20. Oktober 2013, 11:0013:00

Musikalische Sonntagsmatinee
Machen Medien aus uns engelsgleiche Wesen? Die Glücksversprechen der Mediengesellschaft stimmen oft mit dem Bild überein, das sich Menschen seit jeher von der Sehnsuchtsfigur des Engels machten. Angefangen mit dem Telefon, vorerst endend mit der digitalen Welt des Cyberspace schweben wir in den Stand engelhafter Wesen, die den Gesetzen der Schwerkraft scheinbar nicht unterliegen und wie von Geisterhand Raum, Zeit und Materie überwinden. Technologie wird zum Vollender und Vollstrecker der Theologie.

 

Die Sehnsucht nach Befreiung von den Begrenzungen durch Raum und Zeit und dabei auch von den „Fesseln der Natur“ ist ein zentraler Impuls der Medienentwicklung: vom Brief, über das Telefon, Radio und Fernsehen bis in die neuen virtuellen Räume und Zeiten des Internets. Die Entwicklung der Medien lässt sich als zunehmende Spiritualisierung kommunikativer Zusammenhänge rekonstruieren. Eine Tendenz, Wirklichkeit gleichsam zu entmaterialisieren und Raum und Zeit als Koordinaten des Gegenständlichen wenn nicht zu überwinden, so doch wenigstens als etwas sinnlich Erfahrbares zu neutralisieren.
= = = = = = =
### AUFGABEN
**1.** Beantworte diese Fragen zum Textauszug über Medien und Engel:
(a) Mit welchem Medium fängt es laut Text an, dass wir in den Stand engelhafter Wesen schweben?
(b) Wozu wird die Technologie nach dem Text?
(c) Als was lässt sich die Entwicklung der Medien laut Text rekonstruieren?
**2.** Schreib aus dem Textauszug den Teil ab, der mit den Worten „Musikalische Sonntagsmatinee“ anfängt und mit „Vollstrecker der Theologie.“ aufhört.

[Gesammelte Dateneinträge]
= = = = = = =
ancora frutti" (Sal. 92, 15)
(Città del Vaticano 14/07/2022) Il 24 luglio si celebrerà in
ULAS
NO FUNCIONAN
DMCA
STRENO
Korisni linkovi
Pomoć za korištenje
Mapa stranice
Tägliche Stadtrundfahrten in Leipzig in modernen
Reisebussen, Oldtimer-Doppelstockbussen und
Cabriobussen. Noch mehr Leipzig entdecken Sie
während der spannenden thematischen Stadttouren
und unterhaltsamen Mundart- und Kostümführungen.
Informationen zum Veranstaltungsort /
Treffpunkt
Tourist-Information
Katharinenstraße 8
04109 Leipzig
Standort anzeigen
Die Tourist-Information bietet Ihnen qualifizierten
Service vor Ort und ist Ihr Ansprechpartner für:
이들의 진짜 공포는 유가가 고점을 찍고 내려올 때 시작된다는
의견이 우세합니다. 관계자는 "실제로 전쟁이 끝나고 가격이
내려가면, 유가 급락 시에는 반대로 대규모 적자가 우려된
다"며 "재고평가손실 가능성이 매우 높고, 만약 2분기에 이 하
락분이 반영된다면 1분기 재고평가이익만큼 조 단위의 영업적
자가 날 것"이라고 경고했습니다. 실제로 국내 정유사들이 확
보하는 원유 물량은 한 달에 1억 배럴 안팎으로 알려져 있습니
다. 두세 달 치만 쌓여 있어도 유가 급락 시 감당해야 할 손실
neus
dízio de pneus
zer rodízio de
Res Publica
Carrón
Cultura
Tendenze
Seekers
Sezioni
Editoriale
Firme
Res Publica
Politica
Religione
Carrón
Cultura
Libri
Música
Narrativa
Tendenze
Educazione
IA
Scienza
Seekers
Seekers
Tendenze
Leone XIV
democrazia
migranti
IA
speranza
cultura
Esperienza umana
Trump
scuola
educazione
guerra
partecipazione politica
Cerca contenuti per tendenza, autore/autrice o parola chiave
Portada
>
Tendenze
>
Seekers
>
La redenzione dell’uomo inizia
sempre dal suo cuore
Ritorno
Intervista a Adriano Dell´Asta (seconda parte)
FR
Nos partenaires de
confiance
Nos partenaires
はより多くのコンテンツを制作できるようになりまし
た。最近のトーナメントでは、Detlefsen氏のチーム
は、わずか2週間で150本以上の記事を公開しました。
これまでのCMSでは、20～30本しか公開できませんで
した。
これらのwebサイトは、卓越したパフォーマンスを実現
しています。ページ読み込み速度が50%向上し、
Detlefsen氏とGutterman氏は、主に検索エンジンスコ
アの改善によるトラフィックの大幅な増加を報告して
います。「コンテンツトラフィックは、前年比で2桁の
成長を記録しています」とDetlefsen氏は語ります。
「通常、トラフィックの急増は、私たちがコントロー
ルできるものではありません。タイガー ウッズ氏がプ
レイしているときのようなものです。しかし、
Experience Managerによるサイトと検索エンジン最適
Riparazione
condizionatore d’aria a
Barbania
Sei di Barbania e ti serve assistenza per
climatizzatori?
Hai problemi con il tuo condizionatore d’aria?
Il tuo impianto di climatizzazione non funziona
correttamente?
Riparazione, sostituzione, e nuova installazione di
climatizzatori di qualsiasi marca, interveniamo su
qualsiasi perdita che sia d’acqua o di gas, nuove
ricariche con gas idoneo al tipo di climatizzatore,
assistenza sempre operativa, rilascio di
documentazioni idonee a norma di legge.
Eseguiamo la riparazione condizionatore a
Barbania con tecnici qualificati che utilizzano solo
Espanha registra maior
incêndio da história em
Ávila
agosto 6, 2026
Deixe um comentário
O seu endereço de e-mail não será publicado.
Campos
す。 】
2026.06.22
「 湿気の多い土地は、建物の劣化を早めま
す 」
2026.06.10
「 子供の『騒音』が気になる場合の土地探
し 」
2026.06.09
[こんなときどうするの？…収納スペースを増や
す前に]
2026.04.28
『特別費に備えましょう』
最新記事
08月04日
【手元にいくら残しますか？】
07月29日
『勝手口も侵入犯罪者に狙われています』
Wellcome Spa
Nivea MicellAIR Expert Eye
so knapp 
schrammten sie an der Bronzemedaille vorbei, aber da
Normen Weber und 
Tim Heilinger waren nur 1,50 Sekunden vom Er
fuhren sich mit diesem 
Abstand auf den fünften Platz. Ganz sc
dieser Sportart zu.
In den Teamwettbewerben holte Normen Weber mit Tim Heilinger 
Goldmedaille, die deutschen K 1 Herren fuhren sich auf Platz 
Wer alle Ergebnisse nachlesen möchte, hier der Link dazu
= = = = = = =
### LÖSUNGEN
**1.**
(a) Mit dem Telefon.
(b) Zum Vollender und Vollstrecker der Theologie.
(c) Als zunehmende Spiritualisierung kommunikativer Zusammenhänge.

**2.**
Musikalische Sonntagsmatinee
Machen Medien aus uns engelsgleiche Wesen? Die Glücksversprechen der Mediengesellschaft stimmen oft mit dem Bild überein, das sich Menschen seit jeher von der Sehnsuchtsfigur des Engels machten. Angefangen mit dem Telefon, vorerst endend mit der digitalen Welt des Cyberspace schweben wir in den Stand engelhafter Wesen, die den Gesetzen der Schwerkraft scheinbar nicht unterliegen und wie von Geisterhand Raum, Zeit und Materie überwinden. Technologie wird zum Vollender und Vollstrecker der Theologie.